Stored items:
*****
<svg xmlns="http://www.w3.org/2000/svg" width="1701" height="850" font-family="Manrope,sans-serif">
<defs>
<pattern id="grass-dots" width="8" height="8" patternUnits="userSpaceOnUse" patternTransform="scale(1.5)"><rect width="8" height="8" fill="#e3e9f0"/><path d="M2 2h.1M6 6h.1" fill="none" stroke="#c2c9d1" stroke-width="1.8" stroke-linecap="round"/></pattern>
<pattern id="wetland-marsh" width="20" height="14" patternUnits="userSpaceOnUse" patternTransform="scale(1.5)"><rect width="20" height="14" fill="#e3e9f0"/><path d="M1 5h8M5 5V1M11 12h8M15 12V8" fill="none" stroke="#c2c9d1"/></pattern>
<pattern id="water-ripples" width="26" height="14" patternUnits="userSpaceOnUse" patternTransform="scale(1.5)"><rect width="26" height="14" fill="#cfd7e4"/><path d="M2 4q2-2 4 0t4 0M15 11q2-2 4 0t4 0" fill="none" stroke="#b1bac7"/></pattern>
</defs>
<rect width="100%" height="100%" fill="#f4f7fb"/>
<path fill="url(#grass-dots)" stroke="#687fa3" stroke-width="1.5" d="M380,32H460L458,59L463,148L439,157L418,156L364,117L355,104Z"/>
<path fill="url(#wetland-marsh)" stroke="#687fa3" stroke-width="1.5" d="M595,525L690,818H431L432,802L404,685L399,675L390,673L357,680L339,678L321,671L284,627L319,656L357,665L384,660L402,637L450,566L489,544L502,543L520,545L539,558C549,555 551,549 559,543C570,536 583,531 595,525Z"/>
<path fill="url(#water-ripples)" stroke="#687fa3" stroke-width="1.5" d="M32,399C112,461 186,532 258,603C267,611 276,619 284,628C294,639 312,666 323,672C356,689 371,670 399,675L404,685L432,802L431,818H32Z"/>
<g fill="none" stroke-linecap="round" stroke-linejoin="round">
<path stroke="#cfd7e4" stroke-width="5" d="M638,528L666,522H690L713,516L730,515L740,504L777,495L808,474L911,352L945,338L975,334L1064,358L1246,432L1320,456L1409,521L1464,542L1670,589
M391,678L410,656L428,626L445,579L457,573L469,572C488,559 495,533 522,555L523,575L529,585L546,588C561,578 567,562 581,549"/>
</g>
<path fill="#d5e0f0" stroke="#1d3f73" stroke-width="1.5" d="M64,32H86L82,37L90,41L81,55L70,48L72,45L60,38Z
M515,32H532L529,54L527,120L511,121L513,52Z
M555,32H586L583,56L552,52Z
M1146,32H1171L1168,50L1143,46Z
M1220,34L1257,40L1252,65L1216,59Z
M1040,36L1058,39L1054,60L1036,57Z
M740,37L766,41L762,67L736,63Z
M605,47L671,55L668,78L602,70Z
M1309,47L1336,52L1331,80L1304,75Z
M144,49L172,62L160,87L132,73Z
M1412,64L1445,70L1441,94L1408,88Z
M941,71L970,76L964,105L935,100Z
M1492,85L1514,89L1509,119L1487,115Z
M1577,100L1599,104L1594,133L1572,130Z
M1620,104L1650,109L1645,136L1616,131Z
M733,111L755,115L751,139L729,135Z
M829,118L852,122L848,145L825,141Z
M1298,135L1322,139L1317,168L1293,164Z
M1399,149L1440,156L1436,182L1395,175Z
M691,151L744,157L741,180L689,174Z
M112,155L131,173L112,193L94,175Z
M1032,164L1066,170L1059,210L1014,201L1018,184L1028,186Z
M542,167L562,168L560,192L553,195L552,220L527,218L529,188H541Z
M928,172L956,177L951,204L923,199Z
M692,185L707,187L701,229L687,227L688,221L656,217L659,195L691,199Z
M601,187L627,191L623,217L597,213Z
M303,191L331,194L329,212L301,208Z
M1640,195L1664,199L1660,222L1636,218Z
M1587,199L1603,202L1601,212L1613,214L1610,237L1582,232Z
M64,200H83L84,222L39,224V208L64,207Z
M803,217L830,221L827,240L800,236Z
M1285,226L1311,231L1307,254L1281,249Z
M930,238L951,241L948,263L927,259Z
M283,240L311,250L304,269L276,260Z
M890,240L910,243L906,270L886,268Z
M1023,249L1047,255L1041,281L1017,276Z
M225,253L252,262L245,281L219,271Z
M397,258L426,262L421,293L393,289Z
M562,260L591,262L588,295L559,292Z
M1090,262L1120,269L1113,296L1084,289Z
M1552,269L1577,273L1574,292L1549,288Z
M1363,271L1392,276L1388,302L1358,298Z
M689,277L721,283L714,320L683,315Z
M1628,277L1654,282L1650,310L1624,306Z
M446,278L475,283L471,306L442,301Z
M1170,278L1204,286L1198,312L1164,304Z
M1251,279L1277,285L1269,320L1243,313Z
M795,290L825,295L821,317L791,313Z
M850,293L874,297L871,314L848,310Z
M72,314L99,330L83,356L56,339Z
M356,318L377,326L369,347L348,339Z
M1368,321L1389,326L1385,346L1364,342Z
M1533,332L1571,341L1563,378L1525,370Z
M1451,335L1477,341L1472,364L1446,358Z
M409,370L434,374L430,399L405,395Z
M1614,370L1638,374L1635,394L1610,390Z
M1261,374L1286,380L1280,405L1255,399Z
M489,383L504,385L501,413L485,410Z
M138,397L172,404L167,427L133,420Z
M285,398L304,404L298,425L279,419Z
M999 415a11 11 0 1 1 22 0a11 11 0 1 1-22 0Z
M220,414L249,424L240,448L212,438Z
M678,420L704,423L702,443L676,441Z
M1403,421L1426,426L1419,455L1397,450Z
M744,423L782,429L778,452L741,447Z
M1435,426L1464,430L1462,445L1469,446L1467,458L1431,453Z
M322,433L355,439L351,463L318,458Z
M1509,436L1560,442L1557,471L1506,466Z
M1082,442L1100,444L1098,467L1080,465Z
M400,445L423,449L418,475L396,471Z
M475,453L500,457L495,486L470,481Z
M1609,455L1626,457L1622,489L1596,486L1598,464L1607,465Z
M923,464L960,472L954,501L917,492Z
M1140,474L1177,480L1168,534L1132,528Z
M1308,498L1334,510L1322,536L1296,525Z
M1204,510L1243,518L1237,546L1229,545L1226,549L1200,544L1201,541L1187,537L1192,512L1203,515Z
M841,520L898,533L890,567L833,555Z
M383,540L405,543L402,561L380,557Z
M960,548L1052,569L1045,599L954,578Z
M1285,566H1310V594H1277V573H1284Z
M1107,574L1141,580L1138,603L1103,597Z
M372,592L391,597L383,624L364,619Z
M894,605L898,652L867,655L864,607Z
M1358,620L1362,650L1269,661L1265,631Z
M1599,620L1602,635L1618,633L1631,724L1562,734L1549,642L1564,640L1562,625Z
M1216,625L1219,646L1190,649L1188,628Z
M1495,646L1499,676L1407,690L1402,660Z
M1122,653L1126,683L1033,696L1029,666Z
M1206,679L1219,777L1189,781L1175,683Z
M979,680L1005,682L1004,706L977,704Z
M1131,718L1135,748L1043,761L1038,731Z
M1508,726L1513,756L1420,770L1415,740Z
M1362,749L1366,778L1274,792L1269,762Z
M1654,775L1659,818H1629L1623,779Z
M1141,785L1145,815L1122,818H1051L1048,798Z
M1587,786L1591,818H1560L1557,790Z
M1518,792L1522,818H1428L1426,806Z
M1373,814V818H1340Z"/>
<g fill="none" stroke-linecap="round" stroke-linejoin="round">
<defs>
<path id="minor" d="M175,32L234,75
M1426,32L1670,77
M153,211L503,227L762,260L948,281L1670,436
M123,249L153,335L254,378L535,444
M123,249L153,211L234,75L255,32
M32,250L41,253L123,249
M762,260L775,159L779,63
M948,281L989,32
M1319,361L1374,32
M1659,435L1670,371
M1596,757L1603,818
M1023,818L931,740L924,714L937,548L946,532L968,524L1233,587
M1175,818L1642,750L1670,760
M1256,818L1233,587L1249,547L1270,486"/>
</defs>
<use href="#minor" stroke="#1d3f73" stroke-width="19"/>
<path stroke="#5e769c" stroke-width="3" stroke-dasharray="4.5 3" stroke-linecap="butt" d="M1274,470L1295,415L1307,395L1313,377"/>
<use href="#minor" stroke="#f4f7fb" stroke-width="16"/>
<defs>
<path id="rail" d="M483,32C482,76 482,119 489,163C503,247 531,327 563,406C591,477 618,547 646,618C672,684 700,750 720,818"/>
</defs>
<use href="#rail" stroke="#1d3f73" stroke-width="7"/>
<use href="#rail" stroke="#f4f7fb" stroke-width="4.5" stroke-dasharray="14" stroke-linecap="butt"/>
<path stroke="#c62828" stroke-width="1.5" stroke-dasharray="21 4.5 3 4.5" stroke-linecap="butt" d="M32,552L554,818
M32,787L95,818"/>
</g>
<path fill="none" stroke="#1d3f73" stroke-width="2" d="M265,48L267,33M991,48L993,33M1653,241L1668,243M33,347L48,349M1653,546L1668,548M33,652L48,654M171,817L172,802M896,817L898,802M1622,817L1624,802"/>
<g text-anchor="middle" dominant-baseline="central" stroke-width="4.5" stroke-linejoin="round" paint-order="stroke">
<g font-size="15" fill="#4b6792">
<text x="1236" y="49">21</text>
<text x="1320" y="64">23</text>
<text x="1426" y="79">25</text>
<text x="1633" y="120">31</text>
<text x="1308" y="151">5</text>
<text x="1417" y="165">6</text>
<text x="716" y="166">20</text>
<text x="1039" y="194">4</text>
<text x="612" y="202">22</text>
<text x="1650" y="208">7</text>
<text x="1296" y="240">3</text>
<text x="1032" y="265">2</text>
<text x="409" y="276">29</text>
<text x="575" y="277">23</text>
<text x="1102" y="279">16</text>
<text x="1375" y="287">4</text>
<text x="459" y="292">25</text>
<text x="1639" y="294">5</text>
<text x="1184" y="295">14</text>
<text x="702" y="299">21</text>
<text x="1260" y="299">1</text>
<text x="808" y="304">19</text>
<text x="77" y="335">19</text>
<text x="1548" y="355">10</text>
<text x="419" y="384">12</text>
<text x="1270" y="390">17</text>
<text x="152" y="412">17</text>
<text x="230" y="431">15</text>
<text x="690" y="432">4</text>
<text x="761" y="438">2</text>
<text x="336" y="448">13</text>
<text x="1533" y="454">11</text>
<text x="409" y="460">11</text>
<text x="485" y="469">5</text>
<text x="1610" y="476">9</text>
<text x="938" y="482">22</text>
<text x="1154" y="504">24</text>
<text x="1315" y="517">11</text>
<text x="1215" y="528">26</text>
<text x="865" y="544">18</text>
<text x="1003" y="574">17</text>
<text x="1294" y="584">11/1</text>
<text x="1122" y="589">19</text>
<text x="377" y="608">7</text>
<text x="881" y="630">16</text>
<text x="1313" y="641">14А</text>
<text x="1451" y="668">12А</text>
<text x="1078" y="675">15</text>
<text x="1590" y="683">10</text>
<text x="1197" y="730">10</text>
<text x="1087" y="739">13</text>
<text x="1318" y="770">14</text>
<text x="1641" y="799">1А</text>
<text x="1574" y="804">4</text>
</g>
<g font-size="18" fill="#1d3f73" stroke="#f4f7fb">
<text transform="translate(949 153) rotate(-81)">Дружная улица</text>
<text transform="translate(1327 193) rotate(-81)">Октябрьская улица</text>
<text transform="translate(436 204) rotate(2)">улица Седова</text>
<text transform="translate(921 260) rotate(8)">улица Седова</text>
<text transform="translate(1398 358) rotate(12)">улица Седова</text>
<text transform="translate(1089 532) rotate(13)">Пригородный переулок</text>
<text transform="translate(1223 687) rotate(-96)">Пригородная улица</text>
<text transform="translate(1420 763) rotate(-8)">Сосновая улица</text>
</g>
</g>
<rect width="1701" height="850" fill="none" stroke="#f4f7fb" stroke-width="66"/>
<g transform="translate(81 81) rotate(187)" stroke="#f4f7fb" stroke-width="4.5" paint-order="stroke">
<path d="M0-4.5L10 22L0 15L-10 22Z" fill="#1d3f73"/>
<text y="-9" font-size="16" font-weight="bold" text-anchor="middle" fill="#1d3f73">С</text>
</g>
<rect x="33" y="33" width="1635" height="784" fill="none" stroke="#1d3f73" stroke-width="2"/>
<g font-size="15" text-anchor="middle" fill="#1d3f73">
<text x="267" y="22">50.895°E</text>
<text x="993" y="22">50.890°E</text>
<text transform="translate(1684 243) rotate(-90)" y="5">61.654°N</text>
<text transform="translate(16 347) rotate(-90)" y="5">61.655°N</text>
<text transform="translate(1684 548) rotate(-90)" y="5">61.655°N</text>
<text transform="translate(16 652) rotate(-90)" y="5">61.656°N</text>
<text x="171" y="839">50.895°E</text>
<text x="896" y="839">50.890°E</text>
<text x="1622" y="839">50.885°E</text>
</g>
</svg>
*****
▸ Exercise
Leave out every line above except those from the line with "M601,187L627,191L623,217L597,213Z" up to and including the line with "M1435,426L1464,430L1462,445L1469,446L1467,458L1431,453Z", and copy those exactly.

▸ Exercise solution
M601,187L627,191L623,217L597,213Z
M303,191L331,194L329,212L301,208Z
M1640,195L1664,199L1660,222L1636,218Z
M1587,199L1603,202L1601,212L1613,214L1610,237L1582,232Z
M64,200H83L84,222L39,224V208L64,207Z
M803,217L830,221L827,240L800,236Z
M1285,226L1311,231L1307,254L1281,249Z
M930,238L951,241L948,263L927,259Z
M283,240L311,250L304,269L276,260Z
M890,240L910,243L906,270L886,268Z
M1023,249L1047,255L1041,281L1017,276Z
M225,253L252,262L245,281L219,271Z
M397,258L426,262L421,293L393,289Z
M562,260L591,262L588,295L559,292Z
M1090,262L1120,269L1113,296L1084,289Z
M1552,269L1577,273L1574,292L1549,288Z
M1363,271L1392,276L1388,302L1358,298Z
M689,277L721,283L714,320L683,315Z
M1628,277L1654,282L1650,310L1624,306Z
M446,278L475,283L471,306L442,301Z
M1170,278L1204,286L1198,312L1164,304Z
M1251,279L1277,285L1269,320L1243,313Z
M795,290L825,295L821,317L791,313Z
M850,293L874,297L871,314L848,310Z
M72,314L99,330L83,356L56,339Z
M356,318L377,326L369,347L348,339Z
M1368,321L1389,326L1385,346L1364,342Z
M1533,332L1571,341L1563,378L1525,370Z
M1451,335L1477,341L1472,364L1446,358Z
M409,370L434,374L430,399L405,395Z
M1614,370L1638,374L1635,394L1610,390Z
M1261,374L1286,380L1280,405L1255,399Z
M489,383L504,385L501,413L485,410Z
M138,397L172,404L167,427L133,420Z
M285,398L304,404L298,425L279,419Z
M999 415a11 11 0 1 1 22 0a11 11 0 1 1-22 0Z
M220,414L249,424L240,448L212,438Z
M678,420L704,423L702,443L676,441Z
M1403,421L1426,426L1419,455L1397,450Z
M744,423L782,429L778,452L741,447Z
M1435,426L1464,430L1462,445L1469,446L1467,458L1431,453Z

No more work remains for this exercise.